O apoio espiritual é a chave para o percurso de recuperação de um doente

A maioria dos doentes com cancro passa por um período de medo, pessimismo, desilusão ou desespero. Uma grande parte deles consegue adaptar-se lentamente com a ajuda dos familiares ou amigos, encarar o seu estado com franqueza, levar a sério o tratamento ativo e a prevenção e o tratamento. No entanto, ainda há um pequeno número de pessoas que não se atrevem ou não querem enfrentar a doença, têm medo e ficam perturbadas, são infelizes e envergonhadas, e não conseguem lidar bem com o tratamento e a vida. Por isso, na realidade do nosso país, adoptamos medidas médicas de proteção para muitos doentes que são diagnosticados pela primeira vez, ou seja, escondemos os doentes tanto quanto possível, deixamos que apenas as suas famílias conheçam o plano de tratamento e os efeitos secundários do tratamento, a evolução da doença, e enfrentamos os inquéritos dos doentes para os encobrir, pestanejar, ou incoerentes, ou simplesmente evitamos falar sobre o assunto.
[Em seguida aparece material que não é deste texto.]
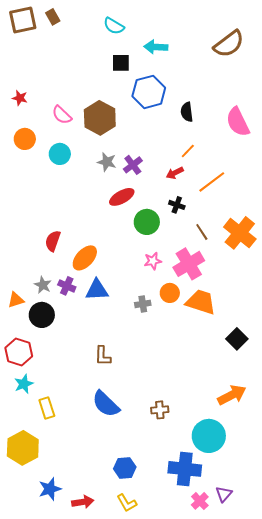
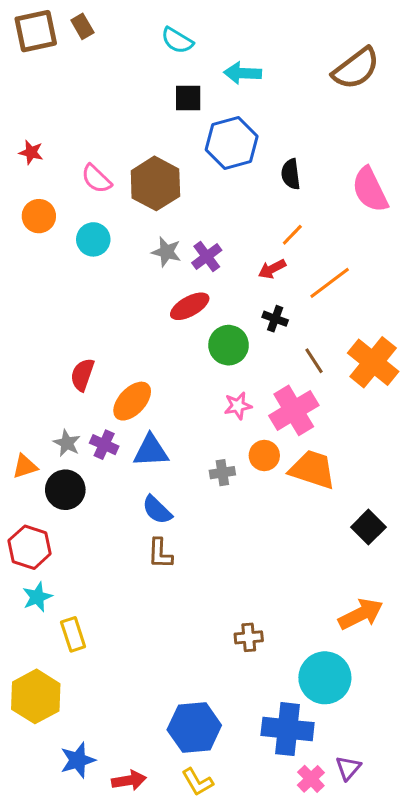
blue semicircle: (106, 404) -> (157, 510), moved, size x0.7
blue hexagon: (125, 468) -> (194, 728), size x1.5

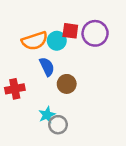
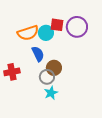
cyan star: (47, 115) -> (51, 93), moved
gray circle: (58, 125) -> (47, 77), moved

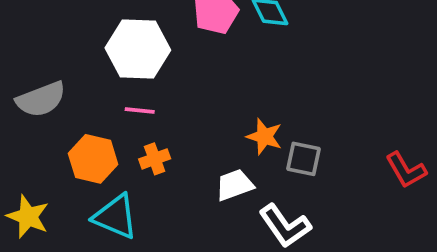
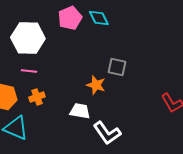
gray square: (303, 159) -> (117, 67), moved
white trapezoid: (235, 185) -> (80, 111), turned 30

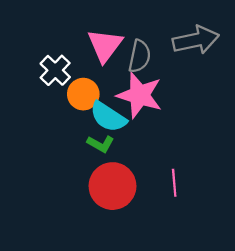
Apesar de algumas pessoas poderem beneficiar do tratamento, a maioria dos doentes sente-se enganada e desamparada devido ao aumento da carga psicológica. Liu Peimin, Departamento de Oncologia Médica, Hospital Provincial de Henan de Medicina Tradicional Chinesa De facto, uma boa mentalidade é crucial no processo de recuperação dos doentes com tumores, e um forte apoio (família, amigos ou crença interior) desempenha frequentemente um papel importante. Em alguns casos, sugerimos que o doente aprenda lentamente sobre a doença e que se adapte gradualmente às mudanças do seu próprio corpo, que enfrente francamente a dor do tratamento e a tortura da doença e que melhore a sua compreensão do curso da vida em relação às mudanças da sociedade no mundo e a sua capacidade de se adaptar às mudanças. Algumas pessoas são também aconselhadas a estudar as três grandes religiões, como o budismo e o cristianismo, a fim de alcançarem a sua própria paz de espírito e um certo tipo de confiança no surreal, que é muitas vezes propício à recuperação física! Cada um de nós é muitas vezes o seu pilar forte, é preciso compreender e apreciar a dor da doença e algumas das experiências difíceis da vida, guardar um ponto de reverência, mais compaixão, o mundo será mais caloroso e pode ser apoiado pelo braço!